- Фрагмент текста -
Событие моего рождения, происшедшее в Москве, точно отмечено всеми словарями и не подлежит дальнейшему спору; но я не могу указать того участка и дома столицы, где я родился. Подлежит, напротив, сомнению проявление моего первого отношения к жизни: из океана забвения почему-то выплыл в памяти маленький эпизод. Меня только что выкупали в теплой ванне, одели в свежее белье, и нянька кладет в теплую постельку. Я испытываю величайшее удовольствие и блаженно дрыгаю ногами.

Очевидно, такое начало жизни готовило из меня оптимиста. Но дальше все опять заволакивается туманом. Мое новое пробуждение застает меня на Лефортовской улице, прямо упиравшейся в здание, где потом находилось Техническое училище. Я уже не младенец, а вождь дикого племени ребят, наполнявших обширный двор одноэтажного дома, выходившего на улицу, где была наша квартира. Наш главный штаб находился на деревянном крыльце, куда выходила черная половина квартиры. Организованность нашей армии доказывалась тем, что мы раздавали ордена, вырезанные из бумаги и раскрашенные разными красками, смотря по иерархическому достоинству участников. Меня, как предводителя, отличала особая сабля, выделанная из похищенного из кухни сухого березового полена. Особенно помню эту саблю в связи со следующим происшествием.

- Исходные данные -
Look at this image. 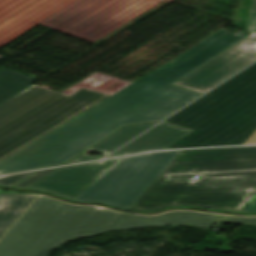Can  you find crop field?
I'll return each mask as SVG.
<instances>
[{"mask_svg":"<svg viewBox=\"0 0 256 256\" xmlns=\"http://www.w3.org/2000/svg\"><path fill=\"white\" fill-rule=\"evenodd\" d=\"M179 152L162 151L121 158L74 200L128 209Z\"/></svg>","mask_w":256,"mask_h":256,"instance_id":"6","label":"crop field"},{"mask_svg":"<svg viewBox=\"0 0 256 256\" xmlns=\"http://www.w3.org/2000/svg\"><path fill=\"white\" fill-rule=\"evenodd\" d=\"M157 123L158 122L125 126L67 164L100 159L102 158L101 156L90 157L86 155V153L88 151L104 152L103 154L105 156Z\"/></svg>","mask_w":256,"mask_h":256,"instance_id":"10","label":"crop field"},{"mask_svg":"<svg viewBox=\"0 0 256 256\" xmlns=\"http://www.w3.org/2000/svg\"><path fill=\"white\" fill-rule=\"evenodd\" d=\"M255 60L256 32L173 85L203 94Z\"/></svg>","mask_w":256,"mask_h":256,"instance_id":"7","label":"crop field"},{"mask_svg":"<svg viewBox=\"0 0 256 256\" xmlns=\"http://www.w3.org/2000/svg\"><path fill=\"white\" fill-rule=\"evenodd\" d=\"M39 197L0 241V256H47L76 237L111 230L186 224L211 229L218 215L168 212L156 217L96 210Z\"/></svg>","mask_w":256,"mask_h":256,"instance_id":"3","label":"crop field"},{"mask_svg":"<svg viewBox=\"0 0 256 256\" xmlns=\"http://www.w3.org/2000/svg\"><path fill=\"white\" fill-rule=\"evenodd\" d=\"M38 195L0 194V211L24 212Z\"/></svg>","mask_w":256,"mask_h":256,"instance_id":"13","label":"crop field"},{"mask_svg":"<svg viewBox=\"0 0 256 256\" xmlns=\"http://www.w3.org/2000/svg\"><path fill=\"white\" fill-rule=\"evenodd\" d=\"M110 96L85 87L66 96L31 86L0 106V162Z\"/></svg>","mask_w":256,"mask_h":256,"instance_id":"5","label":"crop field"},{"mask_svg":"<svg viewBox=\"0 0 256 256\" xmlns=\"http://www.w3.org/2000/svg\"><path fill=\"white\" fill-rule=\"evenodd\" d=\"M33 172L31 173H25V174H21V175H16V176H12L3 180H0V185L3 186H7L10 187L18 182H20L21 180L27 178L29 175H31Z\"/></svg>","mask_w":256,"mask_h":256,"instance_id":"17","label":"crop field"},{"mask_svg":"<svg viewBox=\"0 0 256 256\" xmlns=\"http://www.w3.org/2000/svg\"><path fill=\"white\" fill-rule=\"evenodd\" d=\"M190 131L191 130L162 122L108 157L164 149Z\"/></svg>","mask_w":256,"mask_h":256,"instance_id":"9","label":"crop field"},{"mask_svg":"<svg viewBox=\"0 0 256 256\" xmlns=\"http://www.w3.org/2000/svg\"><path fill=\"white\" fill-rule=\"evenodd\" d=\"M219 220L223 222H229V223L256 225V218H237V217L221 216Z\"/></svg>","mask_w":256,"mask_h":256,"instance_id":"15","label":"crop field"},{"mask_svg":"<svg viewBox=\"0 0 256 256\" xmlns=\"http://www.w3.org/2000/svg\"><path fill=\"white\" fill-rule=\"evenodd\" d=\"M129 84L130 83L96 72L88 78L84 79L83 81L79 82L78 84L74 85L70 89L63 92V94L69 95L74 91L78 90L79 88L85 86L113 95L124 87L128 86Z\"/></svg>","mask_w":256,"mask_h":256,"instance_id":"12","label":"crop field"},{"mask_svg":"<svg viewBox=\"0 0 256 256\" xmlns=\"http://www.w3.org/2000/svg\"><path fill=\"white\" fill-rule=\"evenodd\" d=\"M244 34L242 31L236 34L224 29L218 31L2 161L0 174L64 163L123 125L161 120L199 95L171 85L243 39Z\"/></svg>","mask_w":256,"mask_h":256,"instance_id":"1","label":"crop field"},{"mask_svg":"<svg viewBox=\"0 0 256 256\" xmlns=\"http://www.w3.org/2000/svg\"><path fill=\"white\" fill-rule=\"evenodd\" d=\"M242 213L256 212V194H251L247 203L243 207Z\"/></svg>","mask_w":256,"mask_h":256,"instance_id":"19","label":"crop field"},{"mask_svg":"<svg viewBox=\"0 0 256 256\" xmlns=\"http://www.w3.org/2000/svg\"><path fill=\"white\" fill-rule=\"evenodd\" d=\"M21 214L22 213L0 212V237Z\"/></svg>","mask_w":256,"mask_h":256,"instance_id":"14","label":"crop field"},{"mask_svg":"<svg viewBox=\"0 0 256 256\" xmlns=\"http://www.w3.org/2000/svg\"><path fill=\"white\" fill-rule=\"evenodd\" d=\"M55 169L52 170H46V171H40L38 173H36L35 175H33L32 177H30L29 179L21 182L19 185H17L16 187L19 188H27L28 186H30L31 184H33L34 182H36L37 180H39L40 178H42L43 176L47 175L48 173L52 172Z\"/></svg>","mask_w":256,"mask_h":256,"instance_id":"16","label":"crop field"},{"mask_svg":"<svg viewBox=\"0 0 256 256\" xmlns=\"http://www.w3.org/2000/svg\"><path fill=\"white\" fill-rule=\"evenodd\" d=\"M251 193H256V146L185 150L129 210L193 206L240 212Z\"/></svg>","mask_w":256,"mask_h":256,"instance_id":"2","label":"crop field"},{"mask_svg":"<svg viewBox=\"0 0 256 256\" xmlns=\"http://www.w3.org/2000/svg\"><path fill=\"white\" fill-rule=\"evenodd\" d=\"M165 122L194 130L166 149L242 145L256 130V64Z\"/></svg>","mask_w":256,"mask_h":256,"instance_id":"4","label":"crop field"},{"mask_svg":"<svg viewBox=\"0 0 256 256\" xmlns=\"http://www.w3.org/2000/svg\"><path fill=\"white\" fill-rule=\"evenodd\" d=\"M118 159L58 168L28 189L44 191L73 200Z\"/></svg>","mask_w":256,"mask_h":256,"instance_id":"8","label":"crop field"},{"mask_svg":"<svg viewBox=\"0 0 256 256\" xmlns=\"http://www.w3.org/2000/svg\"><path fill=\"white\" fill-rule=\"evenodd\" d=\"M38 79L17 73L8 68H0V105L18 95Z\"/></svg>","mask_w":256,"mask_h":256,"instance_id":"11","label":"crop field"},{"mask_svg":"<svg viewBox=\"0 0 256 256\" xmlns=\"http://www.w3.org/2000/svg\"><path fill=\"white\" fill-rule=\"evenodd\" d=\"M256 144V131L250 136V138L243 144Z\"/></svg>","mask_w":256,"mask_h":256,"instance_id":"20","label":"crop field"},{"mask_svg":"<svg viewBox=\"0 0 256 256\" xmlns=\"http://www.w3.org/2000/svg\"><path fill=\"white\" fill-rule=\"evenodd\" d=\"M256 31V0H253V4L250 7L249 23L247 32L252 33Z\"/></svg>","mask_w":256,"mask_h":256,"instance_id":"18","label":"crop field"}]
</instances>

- Что сделать -
[1] Из чего, согласно фрагменту текста, была сделана особая сабля предводителя?
[2] Перепишите из фрагмента текста отрывок от слов «Очевидно, такое начало» до слов «со следующим происшествием.» включительно.

- Решения заданий -
[1] Из похищенного из кухни сухого березового полена.

[2]
Очевидно, такое начало жизни готовило из меня оптимиста. Но дальше все опять заволакивается туманом. Мое новое пробуждение застает меня на Лефортовской улице, прямо упиравшейся в здание, где потом находилось Техническое училище. Я уже не младенец, а вождь дикого племени ребят, наполнявших обширный двор одноэтажного дома, выходившего на улицу, где была наша квартира. Наш главный штаб находился на деревянном крыльце, куда выходила черная половина квартиры. Организованность нашей армии доказывалась тем, что мы раздавали ордена, вырезанные из бумаги и раскрашенные разными красками, смотря по иерархическому достоинству участников. Меня, как предводителя, отличала особая сабля, выделанная из похищенного из кухни сухого березового полена. Особенно помню эту саблю в связи со следующим происшествием.